On-call onboarding checklist: what to include (and what to skip)
On-call onboarding fails when it tries to cover everything and still leaves new responders frozen on their first real page. The bar is a safe first decision fast. If they can’t answer “what’s broken, who’s impacted, and what’s safe to do next” in under 10 minutes, onboarding isn’t done.
This checklist is built for a real page at 2 a.m.—not a tidy wiki. Optimize for confidence under pressure, not coverage.
The 10‑minute test
A new responder should be able to answer:
- What is the customer impact right now?
- What’s the most likely cause?
- What is the safest mitigation I can take without permission?
If any of those answers require tribal knowledge, onboarding is incomplete.
What to include (and why)
- Top 5 dashboards + saved log queries. Under stress, people can’t find the “right” graph. Pre‑select it.
- Escalation map with time zones. “Primary, backup, and approvals” is useless without on‑call hours.
- One “first checks” page. Customer impact, SLO burn, recent deploys, primary feature flags.
- A safe mitigation menu. Rollback criteria, feature flag owners, blast radius notes.
- An incident update template.
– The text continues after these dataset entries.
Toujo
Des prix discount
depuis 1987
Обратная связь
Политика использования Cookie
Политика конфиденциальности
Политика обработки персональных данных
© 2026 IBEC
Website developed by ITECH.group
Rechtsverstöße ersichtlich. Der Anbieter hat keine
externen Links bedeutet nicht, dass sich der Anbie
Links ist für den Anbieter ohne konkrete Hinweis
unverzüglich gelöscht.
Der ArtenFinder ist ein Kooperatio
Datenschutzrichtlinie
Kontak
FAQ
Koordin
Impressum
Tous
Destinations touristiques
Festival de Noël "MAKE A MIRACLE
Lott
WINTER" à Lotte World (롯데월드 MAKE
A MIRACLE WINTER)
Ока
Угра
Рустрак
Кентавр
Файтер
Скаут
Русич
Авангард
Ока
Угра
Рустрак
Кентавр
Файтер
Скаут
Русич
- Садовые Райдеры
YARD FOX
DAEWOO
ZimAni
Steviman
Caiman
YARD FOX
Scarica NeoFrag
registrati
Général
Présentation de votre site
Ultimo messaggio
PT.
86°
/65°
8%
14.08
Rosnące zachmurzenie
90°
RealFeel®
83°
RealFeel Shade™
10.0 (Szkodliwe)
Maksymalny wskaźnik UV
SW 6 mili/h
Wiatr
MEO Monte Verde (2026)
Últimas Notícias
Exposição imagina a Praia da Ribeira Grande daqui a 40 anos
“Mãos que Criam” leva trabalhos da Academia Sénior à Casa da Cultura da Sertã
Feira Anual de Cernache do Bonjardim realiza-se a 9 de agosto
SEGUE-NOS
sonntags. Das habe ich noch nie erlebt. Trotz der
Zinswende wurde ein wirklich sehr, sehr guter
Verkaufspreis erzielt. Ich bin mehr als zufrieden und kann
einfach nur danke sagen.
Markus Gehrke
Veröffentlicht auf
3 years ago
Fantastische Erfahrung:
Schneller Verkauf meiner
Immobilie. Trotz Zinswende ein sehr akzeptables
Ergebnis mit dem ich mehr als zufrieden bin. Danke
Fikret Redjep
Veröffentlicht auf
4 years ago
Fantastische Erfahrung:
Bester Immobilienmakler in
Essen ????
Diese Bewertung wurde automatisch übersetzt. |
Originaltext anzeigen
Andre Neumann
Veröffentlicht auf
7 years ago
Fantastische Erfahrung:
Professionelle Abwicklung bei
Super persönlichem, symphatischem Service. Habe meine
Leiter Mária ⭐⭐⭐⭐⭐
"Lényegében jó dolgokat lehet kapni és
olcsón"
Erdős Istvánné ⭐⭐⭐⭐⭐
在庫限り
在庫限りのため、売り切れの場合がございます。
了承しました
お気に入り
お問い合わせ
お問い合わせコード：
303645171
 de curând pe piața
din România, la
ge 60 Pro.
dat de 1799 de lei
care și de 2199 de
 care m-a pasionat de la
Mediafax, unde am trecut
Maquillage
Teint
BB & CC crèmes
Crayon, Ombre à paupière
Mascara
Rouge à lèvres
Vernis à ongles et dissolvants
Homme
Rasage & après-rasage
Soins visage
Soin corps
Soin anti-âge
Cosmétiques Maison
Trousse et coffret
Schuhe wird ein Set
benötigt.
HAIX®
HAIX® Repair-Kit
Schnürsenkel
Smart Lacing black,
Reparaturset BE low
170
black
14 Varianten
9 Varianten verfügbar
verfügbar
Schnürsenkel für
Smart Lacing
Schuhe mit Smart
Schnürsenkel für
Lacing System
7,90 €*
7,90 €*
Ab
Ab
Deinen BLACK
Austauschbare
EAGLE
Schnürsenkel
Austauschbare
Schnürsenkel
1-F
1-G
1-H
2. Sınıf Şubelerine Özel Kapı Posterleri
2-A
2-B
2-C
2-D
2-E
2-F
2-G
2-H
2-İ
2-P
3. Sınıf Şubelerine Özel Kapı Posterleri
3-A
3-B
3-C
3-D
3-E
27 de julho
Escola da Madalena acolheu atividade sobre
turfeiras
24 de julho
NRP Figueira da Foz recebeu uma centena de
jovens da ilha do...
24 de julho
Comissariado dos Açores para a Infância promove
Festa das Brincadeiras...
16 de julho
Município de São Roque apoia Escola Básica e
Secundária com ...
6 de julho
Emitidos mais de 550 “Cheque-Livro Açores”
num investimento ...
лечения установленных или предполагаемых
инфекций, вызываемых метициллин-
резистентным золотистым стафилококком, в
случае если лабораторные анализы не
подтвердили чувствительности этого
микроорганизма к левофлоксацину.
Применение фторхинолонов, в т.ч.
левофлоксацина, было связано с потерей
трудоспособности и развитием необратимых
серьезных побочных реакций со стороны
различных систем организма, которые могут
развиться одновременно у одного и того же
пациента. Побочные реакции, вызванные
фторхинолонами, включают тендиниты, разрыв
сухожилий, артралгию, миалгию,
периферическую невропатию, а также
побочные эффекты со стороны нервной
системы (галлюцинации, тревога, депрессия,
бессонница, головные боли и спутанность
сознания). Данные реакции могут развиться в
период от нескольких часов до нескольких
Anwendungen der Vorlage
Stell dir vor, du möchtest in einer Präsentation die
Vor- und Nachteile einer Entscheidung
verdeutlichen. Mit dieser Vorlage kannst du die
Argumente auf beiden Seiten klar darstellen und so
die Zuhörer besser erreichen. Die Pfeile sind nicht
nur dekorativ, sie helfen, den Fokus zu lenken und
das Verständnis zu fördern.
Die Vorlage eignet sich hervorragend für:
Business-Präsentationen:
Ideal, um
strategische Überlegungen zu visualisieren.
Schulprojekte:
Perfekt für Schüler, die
Include cadence and a named comms owner by severity.
What to skip (for now)
- Full architecture deep dives before the first rotation.
- Tool tours without a real incident or scenario.
- “Read all the docs” assignments with no verification or feedback.
- Long simulations that never lead to a runbook change.
The onboarding arc
Week 0 prep -> Shadow rotation -> First live week -> Post-rotation upgrades
A four-phase checklist
- Week 0 prep: access, escalation map, top runbooks, verified “first checks.”
- Shadow rotation: observe real pages, practice triage, write one clean update.
- First live week: daily 10‑minute check-ins, one safe mitigation decision.
- Post-rotation follow-through: update runbooks, assign owners, retire one obsolete doc.
Proof it’s working
- Time to first independent page keeps shrinking.
- “Unknowns” logged per incident keep trending down.
- At least one runbook update happens after each rotation.
Keep it alive
Treat the checklist as a living artifact. Every time a responder says “I didn’t know that,” add a bullet, assign an owner, and set a due date.